Amor e Guerra- Li Mendi

À guerra, Amor

Amor e guerra coexistem. Quem atirem um arroba daí os casais inabaláveis, os que vivem de mil sexta-feiras à noite com pipoca e Cinemark sem ter um colapso de chatura. Já viu mulher dizendo que faz tudo pelo cara: cata a cueca, aceita ver Jogos Mortais e faz depilação semanal mas não são retribuídas? A explicação para isso está naquele clichê popular: homem gosta de mulher má.
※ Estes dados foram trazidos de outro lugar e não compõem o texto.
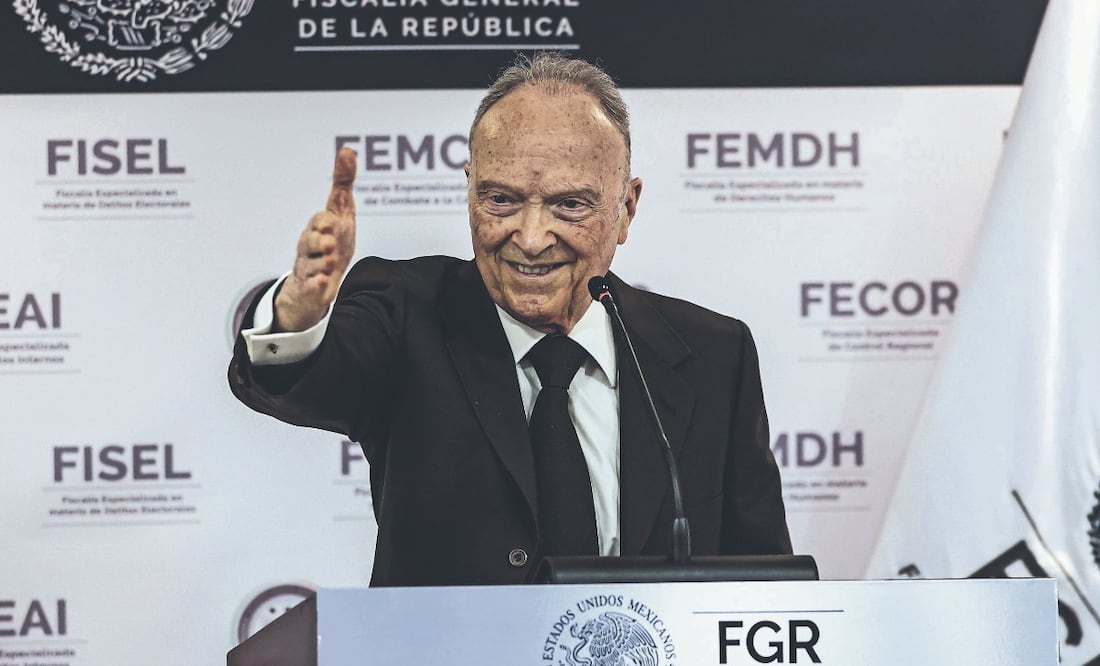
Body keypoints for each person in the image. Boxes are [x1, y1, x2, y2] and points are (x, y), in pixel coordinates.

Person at [229, 52, 791, 586]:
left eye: (569, 204)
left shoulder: (714, 355)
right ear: (470, 187)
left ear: (626, 208)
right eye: (500, 200)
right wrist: (298, 314)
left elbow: (770, 589)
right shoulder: (406, 314)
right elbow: (310, 381)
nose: (529, 237)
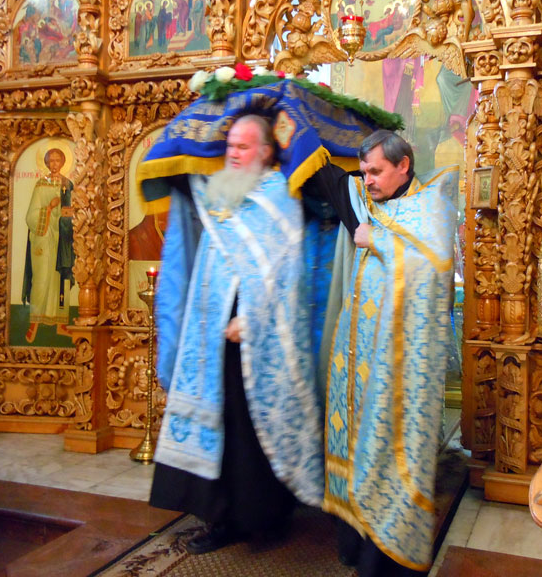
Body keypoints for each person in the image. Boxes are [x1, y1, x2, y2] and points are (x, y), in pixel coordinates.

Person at [149, 115, 323, 555]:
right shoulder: (219, 192)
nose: (233, 153)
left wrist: (252, 318)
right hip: (211, 334)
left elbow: (286, 271)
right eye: (230, 145)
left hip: (258, 338)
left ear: (266, 152)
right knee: (222, 423)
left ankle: (265, 518)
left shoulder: (279, 197)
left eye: (244, 146)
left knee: (251, 429)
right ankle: (222, 518)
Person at [305, 130, 457, 575]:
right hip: (358, 351)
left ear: (403, 165)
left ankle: (386, 555)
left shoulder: (431, 205)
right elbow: (332, 180)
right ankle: (355, 539)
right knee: (354, 441)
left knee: (387, 447)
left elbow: (434, 266)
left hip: (400, 366)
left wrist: (379, 240)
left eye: (375, 171)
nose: (366, 180)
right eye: (363, 171)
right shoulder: (367, 199)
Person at [22, 147, 74, 343]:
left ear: (63, 162)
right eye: (50, 160)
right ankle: (34, 322)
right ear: (46, 163)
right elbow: (31, 215)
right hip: (44, 238)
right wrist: (50, 208)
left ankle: (61, 324)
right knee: (42, 279)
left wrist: (68, 215)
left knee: (61, 279)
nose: (54, 164)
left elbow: (73, 210)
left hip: (62, 238)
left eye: (57, 160)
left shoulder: (67, 184)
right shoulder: (41, 184)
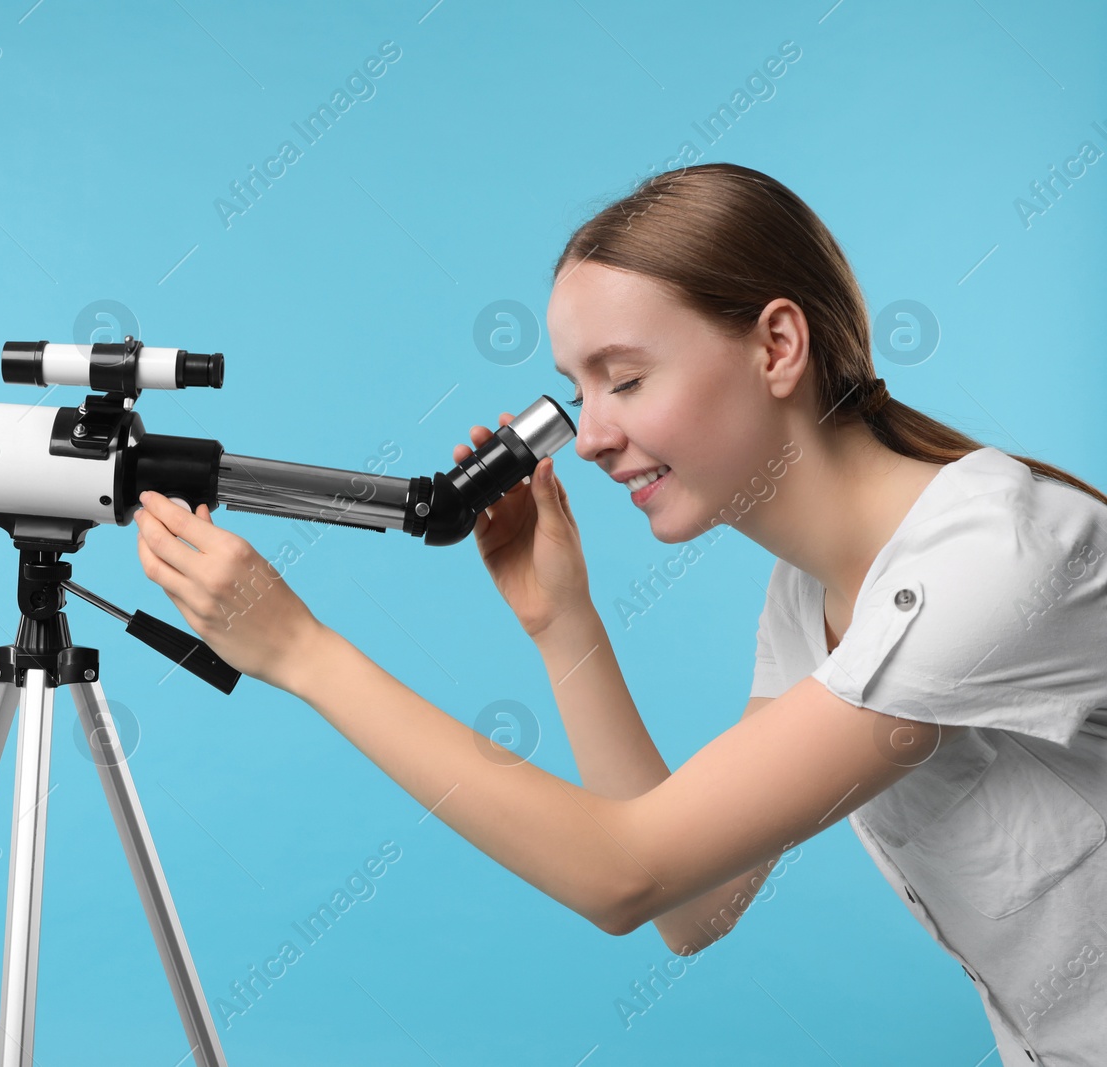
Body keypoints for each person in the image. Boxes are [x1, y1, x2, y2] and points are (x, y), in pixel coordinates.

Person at [132, 163, 1107, 1065]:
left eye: (626, 378)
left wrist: (304, 654)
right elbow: (693, 904)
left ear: (777, 345)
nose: (591, 436)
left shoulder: (994, 557)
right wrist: (565, 623)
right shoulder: (808, 594)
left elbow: (625, 876)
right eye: (576, 389)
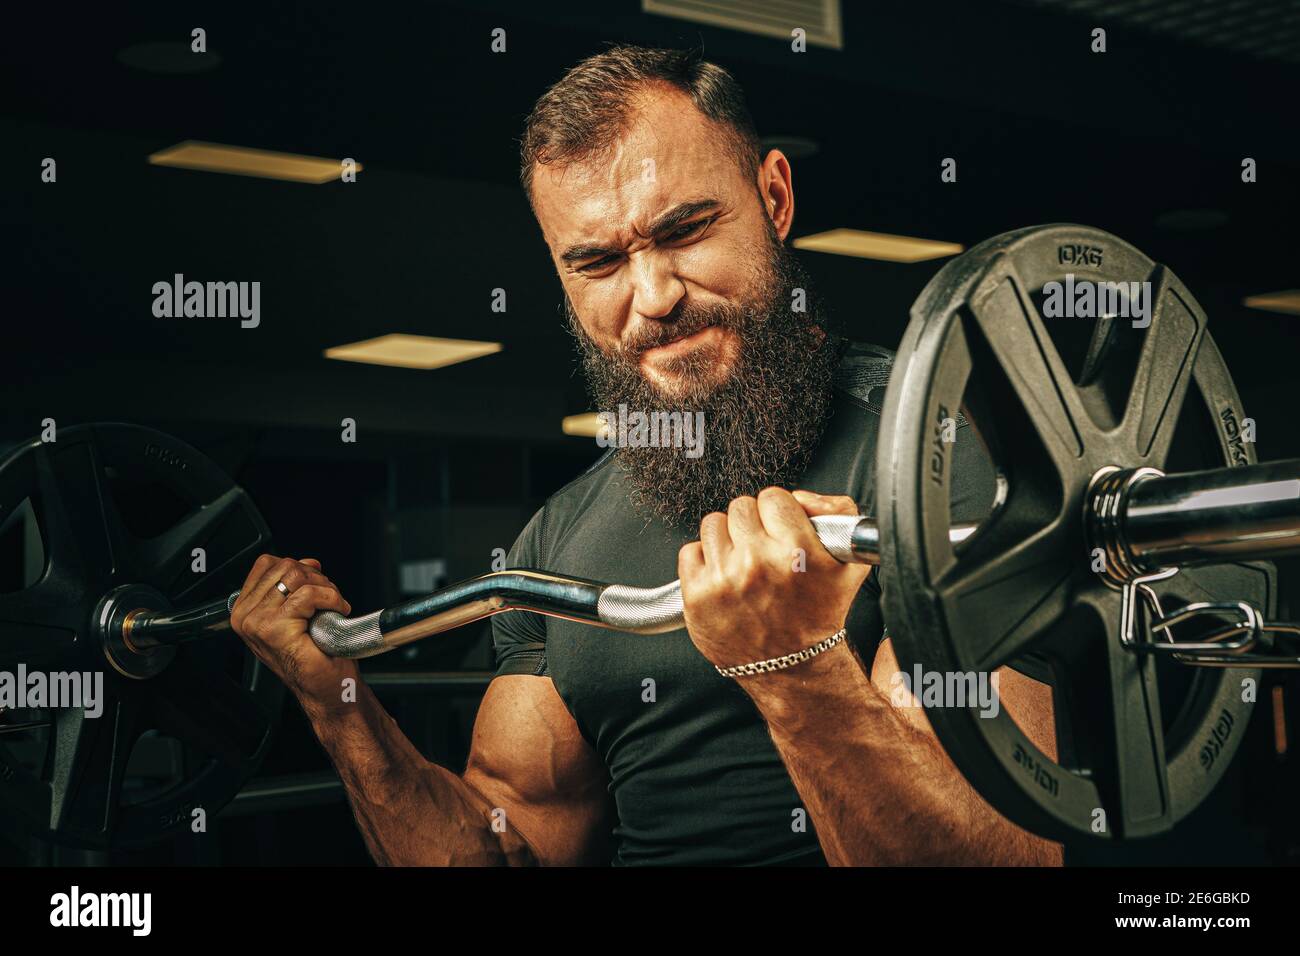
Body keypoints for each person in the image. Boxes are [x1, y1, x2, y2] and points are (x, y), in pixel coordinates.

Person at [230, 46, 1062, 866]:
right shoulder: (559, 544)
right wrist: (334, 702)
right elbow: (505, 847)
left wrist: (795, 665)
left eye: (686, 229)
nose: (654, 295)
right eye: (597, 262)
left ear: (774, 196)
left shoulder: (939, 460)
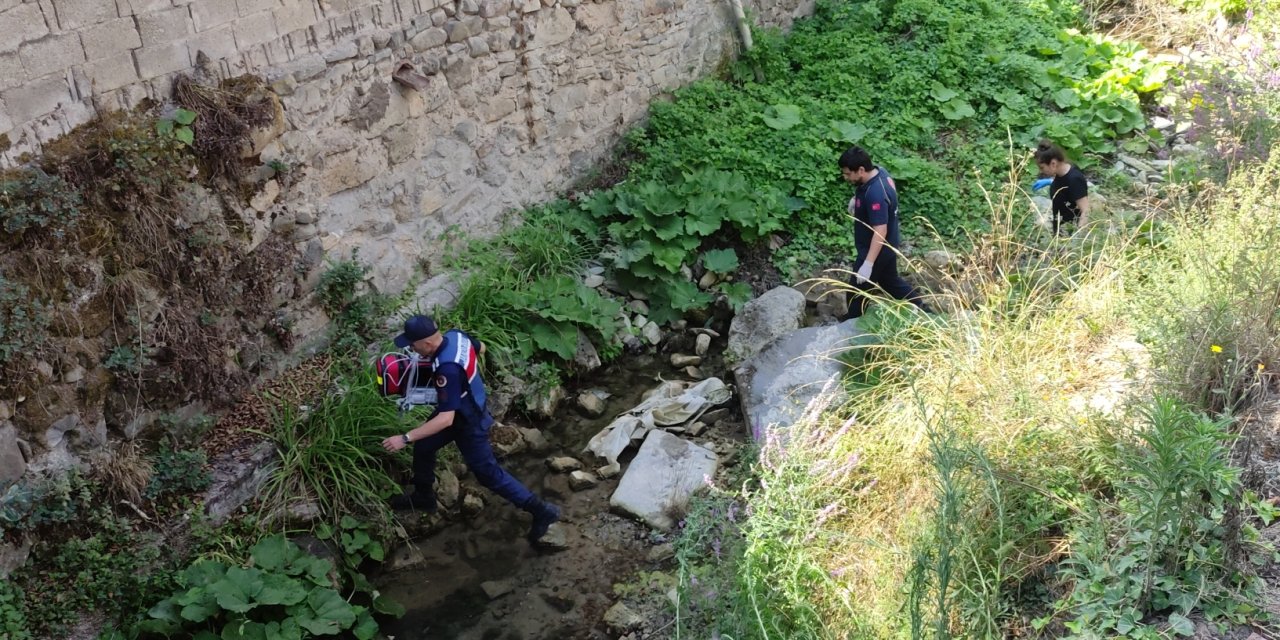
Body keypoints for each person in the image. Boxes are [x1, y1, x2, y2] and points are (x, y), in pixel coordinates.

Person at [380, 314, 561, 543]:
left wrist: (404, 438)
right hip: (463, 405)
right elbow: (481, 348)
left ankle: (542, 511)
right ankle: (424, 496)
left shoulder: (447, 369)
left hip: (467, 420)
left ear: (427, 343)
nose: (412, 349)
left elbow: (445, 419)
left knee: (489, 475)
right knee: (424, 445)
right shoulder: (456, 337)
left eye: (413, 344)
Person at [838, 146, 929, 320]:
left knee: (856, 291)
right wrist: (857, 200)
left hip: (877, 248)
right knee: (890, 282)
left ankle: (852, 325)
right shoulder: (880, 172)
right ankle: (925, 311)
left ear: (861, 170)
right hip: (890, 243)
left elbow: (880, 230)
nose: (846, 177)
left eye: (848, 174)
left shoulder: (875, 194)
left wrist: (868, 264)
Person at [1033, 140, 1089, 234]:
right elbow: (1066, 186)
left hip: (1070, 230)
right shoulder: (1061, 172)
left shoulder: (1074, 179)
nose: (1041, 171)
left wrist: (1077, 238)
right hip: (1059, 226)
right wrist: (1051, 182)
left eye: (1042, 167)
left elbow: (1086, 210)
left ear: (1053, 164)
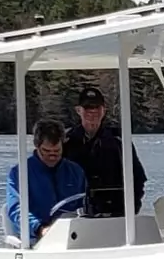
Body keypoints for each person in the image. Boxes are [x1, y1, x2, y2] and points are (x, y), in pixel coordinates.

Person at [63, 86, 147, 218]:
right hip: (76, 215)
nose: (93, 111)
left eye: (97, 107)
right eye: (88, 107)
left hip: (116, 215)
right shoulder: (66, 142)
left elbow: (137, 178)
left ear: (104, 110)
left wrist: (131, 209)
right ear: (78, 110)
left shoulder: (119, 140)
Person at [6, 118, 86, 242]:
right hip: (35, 238)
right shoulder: (19, 173)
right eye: (46, 151)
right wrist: (39, 228)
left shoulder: (76, 171)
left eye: (57, 151)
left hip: (73, 236)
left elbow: (85, 204)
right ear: (37, 146)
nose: (52, 156)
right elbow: (16, 209)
Não é uma questão de chicotinho da Tiazinha e sim de deixá-los brigar. Se tirar dos meninos de Marte o direito do duelo, jogamos um balde de água fria em sua essência competitiva.

É preciso uma linha limite da conquista. Se a mulher entrega tudo de bandeia, tem grandes chances de ganhar o troféu chicletina do ano! Ser má não é ser covarde, é ser menos acessível. Diga não. Fomos criadas entre as panelinhas e Barbie para ser a boa mocinha. Se essa regra for levada muito à sério, podemos colocar nosso amor próprio no fundo do baú.

Muitas vezes quando começamos um relacionamento colocamos um alvo redondo na testa dos nossos parceiros. Tudo é direcionado para aquele foco. A compra da roupa, a decisão do fim de semana, a cor do cabelo, everything. Aí é que surgem as tão famosas queixas: “Queria sair por aí como nos tempos de solteira, eu me sentia tão viva!”. Só que a morte do tesão, friozinho na espinha, arrepio na nuca não foi culpa do namoro/casamento. É preciso estar sempre com uma novidade, uma instabilidade… É a cobertura do bolo!

Ah!Tão mais fácil se entregar ao pijama de flanela e às pantufas, não é? Mas, quem disse que tem que ser a mulher fatal 24h? É uma questão de atitude, não de look (por mais que conte). A chatura da relação vem de dentro para fora. Começa nas doses mínimas de amor-próprio, na esperança de que o amor por nós seja tarefa do outro, e termina no colapso de guerras catastróficas.

Amor sem batalhas não tem graça e o de uma guerra só pode não ter volta.